QUESTIONS –
1: In the text on the emails about the coronavirus origin paper, who requested the emails under the Freedom of Information Act?
2: Please continue the text on the emails about the coronavirus origin paper, picking up after its final sentence.

But just weeks before its publication, emails reveal that authors held lengthy discussions with experts where they were told the symptoms seen in coronavirus could have originated from lab animals – as well as from the wild. The experts involved in the discussions included Chief Scientific Advisor Sir Patrick Vallance and Wellcome Trust head Sir Jeremy Farrar.

This correspondence has only just been aired due to the release of the emails under a Freedom of Information Act (FOI) requested by freelance journalist James Tobias, reports The Telegraph. 

The experts were also warned that the Wuhan Institute of Virology (WIV) had been researching bat coronaviruses at alarming levels of biosecurity. But once the paper was published, there was little reference to the biosecurity issues in Wuhan, and the authors claimed it was unlikely that the virus came from a lab. 

The paper’s lead author Prof Kristian Anderse from the Scripps Research Institute had also earlier told colleagues that aspects of the emerging virus looked like they could have been created in a lab, but there was no mention of this in the paper.

Viscount Ridley, former Tory peer and co-author of Viral: The Search for the Origin of Covid-19, told Express.co.uk spoke of his interpretation of the email chain and what it could have signalled all those months ago.

He said: “Yes, it’s a helpful revelation. It shows that the scientists placed heavy emphasis on the announcement on February 7 from Southern China Agricultural University 2020 that pangolins had essentially the same (99%) virus and that therefore the intermediate host had been found.

SUPPLIED MATERIAL –

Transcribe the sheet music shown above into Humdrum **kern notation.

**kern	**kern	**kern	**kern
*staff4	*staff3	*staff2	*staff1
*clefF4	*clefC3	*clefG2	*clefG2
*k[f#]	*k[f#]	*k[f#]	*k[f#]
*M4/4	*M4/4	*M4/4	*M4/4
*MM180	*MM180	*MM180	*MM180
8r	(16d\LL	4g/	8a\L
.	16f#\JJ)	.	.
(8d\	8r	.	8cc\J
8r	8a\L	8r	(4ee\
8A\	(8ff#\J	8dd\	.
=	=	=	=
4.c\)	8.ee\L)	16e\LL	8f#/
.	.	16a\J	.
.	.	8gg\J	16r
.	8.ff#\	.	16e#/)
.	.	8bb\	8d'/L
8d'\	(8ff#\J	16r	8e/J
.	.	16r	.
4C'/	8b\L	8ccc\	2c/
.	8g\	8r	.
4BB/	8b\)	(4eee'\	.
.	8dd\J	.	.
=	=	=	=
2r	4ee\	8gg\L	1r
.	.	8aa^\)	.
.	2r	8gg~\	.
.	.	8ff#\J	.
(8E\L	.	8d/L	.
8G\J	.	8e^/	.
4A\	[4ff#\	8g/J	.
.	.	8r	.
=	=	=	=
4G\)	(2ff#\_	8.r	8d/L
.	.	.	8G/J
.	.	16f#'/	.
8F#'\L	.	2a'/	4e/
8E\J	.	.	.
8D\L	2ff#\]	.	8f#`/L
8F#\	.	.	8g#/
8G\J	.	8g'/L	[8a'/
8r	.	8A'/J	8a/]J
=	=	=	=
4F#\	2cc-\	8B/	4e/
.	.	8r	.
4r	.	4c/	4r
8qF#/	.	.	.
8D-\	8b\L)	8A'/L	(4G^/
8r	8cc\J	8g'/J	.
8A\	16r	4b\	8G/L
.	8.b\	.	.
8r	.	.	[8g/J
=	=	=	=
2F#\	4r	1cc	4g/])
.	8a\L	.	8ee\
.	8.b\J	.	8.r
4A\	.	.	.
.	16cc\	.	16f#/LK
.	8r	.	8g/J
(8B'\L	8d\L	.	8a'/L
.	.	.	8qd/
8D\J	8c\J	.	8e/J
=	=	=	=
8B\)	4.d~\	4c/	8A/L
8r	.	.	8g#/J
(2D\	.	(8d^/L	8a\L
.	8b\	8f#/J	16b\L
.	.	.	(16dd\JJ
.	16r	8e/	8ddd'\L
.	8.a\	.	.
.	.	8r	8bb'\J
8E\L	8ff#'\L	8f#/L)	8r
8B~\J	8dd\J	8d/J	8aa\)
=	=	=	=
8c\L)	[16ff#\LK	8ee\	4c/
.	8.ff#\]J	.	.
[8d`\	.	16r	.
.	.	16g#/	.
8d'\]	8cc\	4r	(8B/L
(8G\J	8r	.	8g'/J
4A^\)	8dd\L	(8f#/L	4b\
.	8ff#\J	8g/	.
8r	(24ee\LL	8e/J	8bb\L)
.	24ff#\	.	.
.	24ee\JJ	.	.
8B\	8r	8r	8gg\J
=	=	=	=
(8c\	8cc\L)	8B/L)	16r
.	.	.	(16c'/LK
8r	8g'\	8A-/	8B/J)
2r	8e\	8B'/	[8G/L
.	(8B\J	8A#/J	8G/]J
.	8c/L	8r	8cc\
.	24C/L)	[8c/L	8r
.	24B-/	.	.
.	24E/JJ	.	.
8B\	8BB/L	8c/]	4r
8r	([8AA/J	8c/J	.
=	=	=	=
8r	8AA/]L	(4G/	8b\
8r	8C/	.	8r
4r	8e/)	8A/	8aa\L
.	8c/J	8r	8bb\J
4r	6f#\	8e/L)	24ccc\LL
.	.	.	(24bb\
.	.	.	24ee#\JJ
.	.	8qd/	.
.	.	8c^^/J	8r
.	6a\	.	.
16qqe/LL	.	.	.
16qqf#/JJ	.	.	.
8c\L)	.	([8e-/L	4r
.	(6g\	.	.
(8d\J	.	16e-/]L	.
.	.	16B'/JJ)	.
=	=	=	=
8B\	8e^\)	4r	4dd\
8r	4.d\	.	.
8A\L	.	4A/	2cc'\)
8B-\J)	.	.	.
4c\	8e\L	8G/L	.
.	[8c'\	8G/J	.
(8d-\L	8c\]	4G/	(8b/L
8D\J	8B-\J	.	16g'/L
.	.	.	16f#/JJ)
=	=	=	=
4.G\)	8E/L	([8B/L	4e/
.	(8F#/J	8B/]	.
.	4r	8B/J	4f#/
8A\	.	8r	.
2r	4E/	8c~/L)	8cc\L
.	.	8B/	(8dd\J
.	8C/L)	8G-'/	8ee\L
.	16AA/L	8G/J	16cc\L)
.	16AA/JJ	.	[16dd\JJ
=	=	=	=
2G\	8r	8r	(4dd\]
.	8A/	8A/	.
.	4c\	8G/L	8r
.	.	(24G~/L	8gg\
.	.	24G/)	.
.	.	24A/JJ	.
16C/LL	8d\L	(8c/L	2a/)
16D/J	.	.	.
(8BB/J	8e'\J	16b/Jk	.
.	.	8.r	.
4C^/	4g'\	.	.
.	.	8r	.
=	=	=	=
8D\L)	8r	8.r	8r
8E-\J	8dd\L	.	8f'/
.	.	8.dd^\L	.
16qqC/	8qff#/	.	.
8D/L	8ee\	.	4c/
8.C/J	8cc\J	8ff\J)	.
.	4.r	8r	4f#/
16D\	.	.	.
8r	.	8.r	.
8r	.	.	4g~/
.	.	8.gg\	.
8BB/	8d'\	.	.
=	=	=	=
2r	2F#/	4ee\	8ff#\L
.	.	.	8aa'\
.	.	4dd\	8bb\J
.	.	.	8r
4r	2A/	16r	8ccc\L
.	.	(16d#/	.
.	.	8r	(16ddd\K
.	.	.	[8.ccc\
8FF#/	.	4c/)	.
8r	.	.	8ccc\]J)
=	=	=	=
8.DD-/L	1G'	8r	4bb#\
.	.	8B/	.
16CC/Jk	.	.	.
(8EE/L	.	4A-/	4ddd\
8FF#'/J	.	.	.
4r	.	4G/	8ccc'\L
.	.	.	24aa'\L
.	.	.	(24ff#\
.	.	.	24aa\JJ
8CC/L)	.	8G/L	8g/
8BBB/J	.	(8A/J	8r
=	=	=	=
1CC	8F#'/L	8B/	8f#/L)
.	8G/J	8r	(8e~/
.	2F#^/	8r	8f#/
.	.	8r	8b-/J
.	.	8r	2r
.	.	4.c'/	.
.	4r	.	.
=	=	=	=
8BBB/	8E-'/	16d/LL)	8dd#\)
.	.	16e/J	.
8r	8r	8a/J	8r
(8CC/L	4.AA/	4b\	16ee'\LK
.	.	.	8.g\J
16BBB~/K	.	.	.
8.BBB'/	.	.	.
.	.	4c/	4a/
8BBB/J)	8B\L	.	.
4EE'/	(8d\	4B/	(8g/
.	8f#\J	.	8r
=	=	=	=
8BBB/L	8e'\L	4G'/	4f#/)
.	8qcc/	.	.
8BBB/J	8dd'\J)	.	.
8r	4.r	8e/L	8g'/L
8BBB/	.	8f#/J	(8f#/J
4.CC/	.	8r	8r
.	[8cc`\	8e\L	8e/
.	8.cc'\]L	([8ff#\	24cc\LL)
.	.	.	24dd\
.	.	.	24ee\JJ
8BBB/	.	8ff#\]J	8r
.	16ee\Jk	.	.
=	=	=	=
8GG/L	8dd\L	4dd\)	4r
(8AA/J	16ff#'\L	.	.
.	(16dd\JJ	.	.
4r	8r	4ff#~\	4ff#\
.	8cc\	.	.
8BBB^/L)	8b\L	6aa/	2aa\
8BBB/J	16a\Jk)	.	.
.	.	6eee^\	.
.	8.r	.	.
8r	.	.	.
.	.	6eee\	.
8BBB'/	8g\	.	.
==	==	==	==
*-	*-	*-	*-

LIST OF ANSWERS –
1: Freelance journalist James Tobias.

2:
“This persuaded them that they could abandon their fears that the virus looked like a lab escape. When it turned out two weeks later that this was false, that the pangolin virus was distinctly different and lacked the key feature that had made them suspect a lab escape, the furin cleavage site, they should have told the world that the lab leak was still a possibility.

“Instead they doubled down, insisting that a lab leak could be ruled out but giving no good reason for their confidence. The world was therefore badly deceived by these scientists in 2020 and they should be held to account for this.”

A Government spokesman has responded in light of the email chain, and has said it promotes “full transparency”, while using the “best scientific evidence.”

The leaked email chain has given even more weight to the idea that the Covid lab leak is a “reasonable” explanation, something the co-author of Viscount Ridley’s book, Harvard scientist Dr Alina Chna, told MPs at a Science and Technology Select Committee hearing.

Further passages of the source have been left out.